> **Your instructions**
Reproduce the passage of the baseball article below, starting with "Henry’s son Payton" and going on through "Region 4 championship.".

──────── Exercise passage ────────

Story and photos by Kurt Johnson
A year ago, after dropping its first state tournament game, the Pleasant Grove High baseball team had to take the hard road in its hopes of winning the state championship. The Vikings got within one win (and one run in the final game) of getting that trophy, but coming that close before missing out was just the beginning for this group.
“I didn’t have to use it (as motivation),” said Pleasant Grove head coach Darrin Henry. “They use it every day. They are so hungry and they’ve been hungry since the minute it got over.”
Henry’s son Payton is a junior catcher who came inches short of putting the Vikings in position to win that game on a long blast. The UNLV-bound power hitter and his teammates are determined that this year’s result will be just a little bit better.
“I think, honestly, we worked a lot harder because we don’t want to be in that second position again,” Payton said. “Our goal is to be ranked one and be No. 1, postseason. That’s what we’ve emphasized on. We came up one run short and we’re not trying to come up one run short again. That’s what I think motivated us coming into this season.”
Last year’s success brought lessons the Vikings are using this season, as they have spent much of the year ranked No. 1 in the state while working their way towards another Region 4 championship.
“Last year was my first year as a starter, so I really didn’t know what I was getting myself into,” said senior second baseman Ben Eldredge. “We got into the state tournament and I didn’t know how I was going to perform, so I was kind of nervous. I think we did a really good job of slowing down every moment, every pitch and taking it just one at a time, acting like there was no pressure on us. It was just another playoff game.”

──────── Supplied information ────────

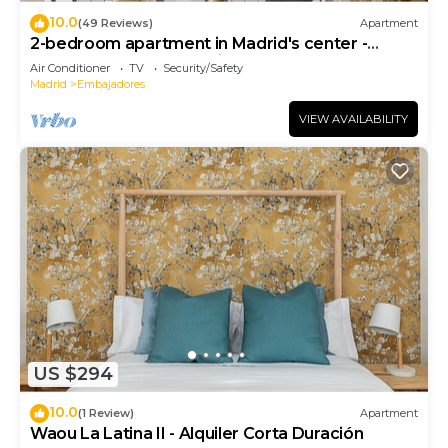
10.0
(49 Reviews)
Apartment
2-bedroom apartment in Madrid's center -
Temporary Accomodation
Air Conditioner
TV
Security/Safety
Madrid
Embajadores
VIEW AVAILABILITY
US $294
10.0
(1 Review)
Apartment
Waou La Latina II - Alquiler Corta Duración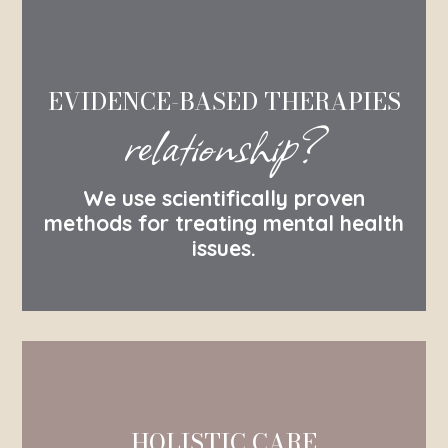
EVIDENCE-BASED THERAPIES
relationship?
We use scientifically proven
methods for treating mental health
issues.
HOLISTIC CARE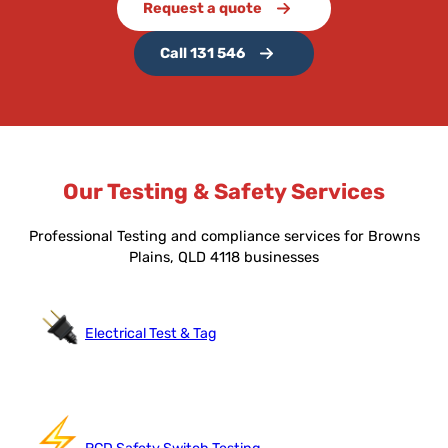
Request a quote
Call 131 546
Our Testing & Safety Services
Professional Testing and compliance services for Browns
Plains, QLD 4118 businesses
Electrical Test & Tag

────────

> **Exercise output**
Henry’s son Payton is a junior catcher who came inches short of putting the Vikings in position to win that game on a long blast. The UNLV-bound power hitter and his teammates are determined that this year’s result will be just a little bit better.
“I think, honestly, we worked a lot harder because we don’t want to be in that second position again,” Payton said. “Our goal is to be ranked one and be No. 1, postseason. That’s what we’ve emphasized on. We came up one run short and we’re not trying to come up one run short again. That’s what I think motivated us coming into this season.”
Last year’s success brought lessons the Vikings are using this season, as they have spent much of the year ranked No. 1 in the state while working their way towards another Region 4 championship.